BEGIN

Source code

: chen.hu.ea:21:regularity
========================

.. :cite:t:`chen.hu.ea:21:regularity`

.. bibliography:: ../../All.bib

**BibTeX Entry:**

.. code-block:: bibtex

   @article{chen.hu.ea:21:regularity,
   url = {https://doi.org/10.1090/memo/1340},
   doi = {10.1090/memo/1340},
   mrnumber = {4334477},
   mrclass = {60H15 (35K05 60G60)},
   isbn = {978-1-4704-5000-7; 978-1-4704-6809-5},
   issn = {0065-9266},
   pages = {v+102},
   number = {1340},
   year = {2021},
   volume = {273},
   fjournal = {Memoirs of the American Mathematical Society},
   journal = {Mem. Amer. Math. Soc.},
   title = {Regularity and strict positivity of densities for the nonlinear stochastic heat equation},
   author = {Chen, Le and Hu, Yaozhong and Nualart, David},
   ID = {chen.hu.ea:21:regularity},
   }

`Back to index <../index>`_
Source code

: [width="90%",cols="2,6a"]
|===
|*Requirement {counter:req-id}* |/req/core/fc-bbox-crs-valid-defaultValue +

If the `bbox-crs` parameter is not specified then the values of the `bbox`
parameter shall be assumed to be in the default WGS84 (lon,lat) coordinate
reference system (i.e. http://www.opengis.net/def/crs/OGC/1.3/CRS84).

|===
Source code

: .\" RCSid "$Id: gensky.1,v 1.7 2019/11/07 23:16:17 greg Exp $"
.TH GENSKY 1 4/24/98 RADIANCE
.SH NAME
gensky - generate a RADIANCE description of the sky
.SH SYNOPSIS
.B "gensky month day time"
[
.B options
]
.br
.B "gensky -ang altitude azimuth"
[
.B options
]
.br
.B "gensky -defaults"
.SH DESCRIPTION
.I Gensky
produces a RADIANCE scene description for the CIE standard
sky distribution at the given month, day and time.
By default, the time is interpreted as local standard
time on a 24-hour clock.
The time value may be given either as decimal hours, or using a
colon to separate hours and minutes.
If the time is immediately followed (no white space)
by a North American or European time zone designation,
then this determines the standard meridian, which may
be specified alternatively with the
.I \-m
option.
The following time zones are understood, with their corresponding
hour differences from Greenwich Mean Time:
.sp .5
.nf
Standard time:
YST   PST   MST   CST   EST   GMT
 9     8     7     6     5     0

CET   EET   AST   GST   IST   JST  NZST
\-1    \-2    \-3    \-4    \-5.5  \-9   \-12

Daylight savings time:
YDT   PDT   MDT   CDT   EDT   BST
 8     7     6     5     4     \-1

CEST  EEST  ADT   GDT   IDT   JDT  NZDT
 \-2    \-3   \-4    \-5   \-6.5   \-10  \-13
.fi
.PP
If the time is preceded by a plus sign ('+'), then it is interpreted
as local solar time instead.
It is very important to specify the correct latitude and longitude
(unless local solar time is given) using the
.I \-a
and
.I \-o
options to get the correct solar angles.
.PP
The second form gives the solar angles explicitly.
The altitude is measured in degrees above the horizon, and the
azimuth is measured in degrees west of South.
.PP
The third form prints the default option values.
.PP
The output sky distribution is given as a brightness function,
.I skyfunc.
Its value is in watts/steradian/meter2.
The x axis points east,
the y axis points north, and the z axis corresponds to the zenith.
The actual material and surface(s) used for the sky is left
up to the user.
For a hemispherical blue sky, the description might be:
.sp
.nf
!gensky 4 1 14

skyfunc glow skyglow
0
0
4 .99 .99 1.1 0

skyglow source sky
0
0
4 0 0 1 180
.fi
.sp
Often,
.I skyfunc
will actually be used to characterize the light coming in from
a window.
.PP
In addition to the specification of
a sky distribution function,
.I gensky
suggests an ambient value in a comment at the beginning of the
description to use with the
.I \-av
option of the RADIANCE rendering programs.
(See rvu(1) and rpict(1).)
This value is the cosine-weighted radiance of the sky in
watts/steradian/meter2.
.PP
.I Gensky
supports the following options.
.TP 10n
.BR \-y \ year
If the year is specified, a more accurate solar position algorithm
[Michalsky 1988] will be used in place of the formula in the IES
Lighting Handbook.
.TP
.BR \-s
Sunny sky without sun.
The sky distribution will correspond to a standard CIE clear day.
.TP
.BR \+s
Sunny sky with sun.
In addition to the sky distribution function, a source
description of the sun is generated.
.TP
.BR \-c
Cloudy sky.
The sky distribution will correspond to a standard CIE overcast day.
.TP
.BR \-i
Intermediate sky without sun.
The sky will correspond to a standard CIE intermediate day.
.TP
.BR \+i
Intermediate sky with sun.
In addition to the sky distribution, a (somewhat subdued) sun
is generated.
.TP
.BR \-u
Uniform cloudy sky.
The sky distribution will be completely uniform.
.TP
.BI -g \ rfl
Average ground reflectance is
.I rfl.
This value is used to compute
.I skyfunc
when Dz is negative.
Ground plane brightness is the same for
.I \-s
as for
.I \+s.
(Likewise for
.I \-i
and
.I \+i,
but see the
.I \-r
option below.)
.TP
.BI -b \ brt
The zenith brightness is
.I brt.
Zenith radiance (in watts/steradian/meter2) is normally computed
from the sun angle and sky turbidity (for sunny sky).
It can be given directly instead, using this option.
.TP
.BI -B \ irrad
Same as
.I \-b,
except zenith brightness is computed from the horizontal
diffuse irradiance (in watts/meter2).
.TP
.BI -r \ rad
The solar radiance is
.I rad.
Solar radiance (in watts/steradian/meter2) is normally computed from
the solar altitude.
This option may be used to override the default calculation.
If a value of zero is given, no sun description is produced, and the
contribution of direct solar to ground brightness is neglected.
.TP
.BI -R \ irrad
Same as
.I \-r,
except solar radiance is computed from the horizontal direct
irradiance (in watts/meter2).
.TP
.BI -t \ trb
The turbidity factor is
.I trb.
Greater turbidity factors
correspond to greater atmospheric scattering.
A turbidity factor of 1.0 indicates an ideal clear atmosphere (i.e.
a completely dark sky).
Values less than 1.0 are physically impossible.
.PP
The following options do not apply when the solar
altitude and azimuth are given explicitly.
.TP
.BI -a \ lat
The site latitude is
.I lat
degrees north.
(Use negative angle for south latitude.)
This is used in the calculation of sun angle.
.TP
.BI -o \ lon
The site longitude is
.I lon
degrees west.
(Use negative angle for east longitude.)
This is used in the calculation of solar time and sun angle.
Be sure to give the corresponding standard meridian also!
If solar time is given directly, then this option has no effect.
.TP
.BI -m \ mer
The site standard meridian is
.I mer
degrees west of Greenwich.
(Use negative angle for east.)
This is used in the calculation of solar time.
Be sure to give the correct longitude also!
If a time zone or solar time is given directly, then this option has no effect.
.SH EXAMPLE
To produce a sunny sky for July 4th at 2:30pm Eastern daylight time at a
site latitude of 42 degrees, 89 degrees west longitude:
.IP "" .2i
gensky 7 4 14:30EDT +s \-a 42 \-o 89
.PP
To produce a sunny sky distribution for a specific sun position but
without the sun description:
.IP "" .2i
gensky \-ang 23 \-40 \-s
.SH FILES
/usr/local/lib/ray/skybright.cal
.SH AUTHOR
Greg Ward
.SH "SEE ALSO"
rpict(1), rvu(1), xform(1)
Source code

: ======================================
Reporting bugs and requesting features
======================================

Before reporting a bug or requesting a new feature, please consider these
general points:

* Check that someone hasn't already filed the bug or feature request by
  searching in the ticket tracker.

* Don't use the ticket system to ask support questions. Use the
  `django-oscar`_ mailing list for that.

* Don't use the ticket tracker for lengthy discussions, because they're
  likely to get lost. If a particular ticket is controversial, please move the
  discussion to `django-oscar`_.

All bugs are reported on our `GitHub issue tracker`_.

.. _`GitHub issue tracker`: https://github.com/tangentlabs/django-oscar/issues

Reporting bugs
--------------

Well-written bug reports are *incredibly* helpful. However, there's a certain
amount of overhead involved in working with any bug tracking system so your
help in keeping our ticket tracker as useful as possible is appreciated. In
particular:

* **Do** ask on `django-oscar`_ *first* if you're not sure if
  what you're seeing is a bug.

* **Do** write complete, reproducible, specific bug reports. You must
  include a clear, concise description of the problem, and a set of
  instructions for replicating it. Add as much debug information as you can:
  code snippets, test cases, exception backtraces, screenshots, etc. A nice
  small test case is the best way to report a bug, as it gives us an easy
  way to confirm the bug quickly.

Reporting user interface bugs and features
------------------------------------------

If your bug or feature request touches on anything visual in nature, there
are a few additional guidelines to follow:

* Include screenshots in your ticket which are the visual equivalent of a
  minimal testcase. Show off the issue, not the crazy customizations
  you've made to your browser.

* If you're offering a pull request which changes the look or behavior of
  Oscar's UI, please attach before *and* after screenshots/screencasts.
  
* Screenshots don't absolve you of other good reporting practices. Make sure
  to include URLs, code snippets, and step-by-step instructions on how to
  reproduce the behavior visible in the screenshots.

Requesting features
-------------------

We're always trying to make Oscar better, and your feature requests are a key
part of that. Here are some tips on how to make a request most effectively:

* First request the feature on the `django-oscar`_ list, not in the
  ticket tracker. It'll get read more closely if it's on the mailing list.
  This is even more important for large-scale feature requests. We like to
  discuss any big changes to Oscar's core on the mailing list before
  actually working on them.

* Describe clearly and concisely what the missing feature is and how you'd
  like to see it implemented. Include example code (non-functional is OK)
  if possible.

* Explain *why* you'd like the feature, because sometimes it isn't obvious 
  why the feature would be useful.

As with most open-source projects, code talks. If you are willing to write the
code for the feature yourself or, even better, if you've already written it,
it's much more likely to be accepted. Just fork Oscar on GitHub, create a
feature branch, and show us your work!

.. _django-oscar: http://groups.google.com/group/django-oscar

END

Repeat exactly the lines of the listing above, from the one with "except solar radiance" down to the one with "(Use negative angle for south latitude.)"; both of those lines belong in the range.

- _REPLY TO THE EXERCISE_
except solar radiance is computed from the horizontal direct
irradiance (in watts/meter2).
.TP
.BI -t \ trb
The turbidity factor is
.I trb.
Greater turbidity factors
correspond to greater atmospheric scattering.
A turbidity factor of 1.0 indicates an ideal clear atmosphere (i.e.
a completely dark sky).
Values less than 1.0 are physically impossible.
.PP
The following options do not apply when the solar
altitude and azimuth are given explicitly.
.TP
.BI -a \ lat
The site latitude is
.I lat
degrees north.
(Use negative angle for south latitude.)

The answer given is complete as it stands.